Paul Magnette : "Il faut avancer sur le salaire minimum européen"
Selon Paul Magnette, le pilier social de l’Union Economique et Monétaire (UEM) doit impérativement être renforcé avec une proposition pour un salaire minimum européen, "même si on ne va pas fixer le même niveau de salaire minimum partout en Europe."
Selon Paul Magnette, le pilier social de l’Union Economique et Monétaire (UEM) doit impérativement être renforcé avec une proposition pour un salaire minimum européen, "même si on ne va pas fixer le même niveau de salaire minimum partout en Europe."
Paul Magnette est un homme politique Belge (PS) qui a commencé sa carrière comme professeur de science politique à l’Université Libre de Bruxelles (ULB).
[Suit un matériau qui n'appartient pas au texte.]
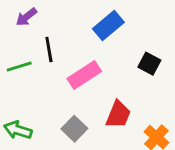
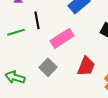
gray square: (74, 129) -> (48, 67), moved

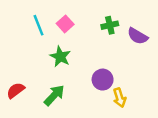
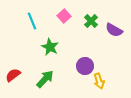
pink square: (65, 24) -> (64, 16), moved
green cross: (110, 25) -> (91, 21), turned -32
Il a été ministre fédéral du climat, de l’énergie, et de l’environnement (2007-2011) et ministre fédéral des entreprises publiques (2011-2013). Il est aujourd’hui bourgmestre de Charleroi.
Il répond aux questions de Frédéric Simon, directeur de la rédaction d’EURACTIV.
Les dirigeants européens ont lancé cette année une réforme de l’Union Economique et Monétaire (UEM), pour lui donner une dimension plus « sociale ». Ce processus doit aboutir au conseil européen en décembre avec des propositions, qu’est-ce que vous en attendez ?
C’est une excellente chose mais ça fait maintenant bientôt trente ans qu’on essaye de corriger une asymétrie qu’on a créée en 1986-87 avec l’Acte Unique Européen, qu’on a aggravée avec la manière dont on a construit l’Union Economique et Monétaire (UEM), sans pilier économique et sans pilier politique en 1991-92 avec le traité de Maastricht.
Le traité d'Amsterdam a déjà permis de rectifier un petit peu, il y a des choses intéressantes dans le traité de Lisbonne, j’espère qu’on puisse encore récupérer un certain nombre de choses ici. Mais honnêtement, je ne dirais pas que c’est un emplâtre sur une jambe de bois, mais ce sont de tout petits progrès comparés à ce qu’il faudrait faire pour pouvoir redonner un vrai équilibre au projet européen.
D’accord, mais concrètement ?
Il faut vraiment avancer sur le salaire minimum européen, c’est extrêmement important, et Mr Andor a fait une proposition dans ce sens. Même si on ne va pas fixer le même niveau de salaire minimum partout en Europe, au moins, ça fonde l’idée qu’il faut un salaire minimum, comme il y a un siècle il fallait fonder le débat sur le fait qu’il fallait un impôt progressif. Et ça permettra de commencer à organiser une forme de convergence.
Un peu comme il y a eu le serpent monétaire, il y aurait un serpent salarial ?
Voilà, par exemple. Je crois aussi – même si c’est un débat assez technique – qu’il faut revoir la directive sur le détachement des travailleurs. Elle ne permet pas suffisamment aux états membres de vérifier, de contrôler, et de s’assurer qu’il y a respect des règles du pays dans lequel les travailleurs exercent.
Dernière question, il y a un méga-scrutin en Belgique l’année prochaine avec des élections à la fois européennes, fédérales et régionales. En imaginant que les socialistes fassent un bon score, est-ce que vous vous verriez retourner à Bruxelles, peut-être cette fois à la Commission européenne ?
Non, parce que je me suis engagé à travailler à redresser ma bonne ville de Charleroi et que je veux tenir mes engagements. Même si je suis très attaché à l’Europe et que j’espère un jour pouvoir me consacrer à l’Europe, mais pas en 2014.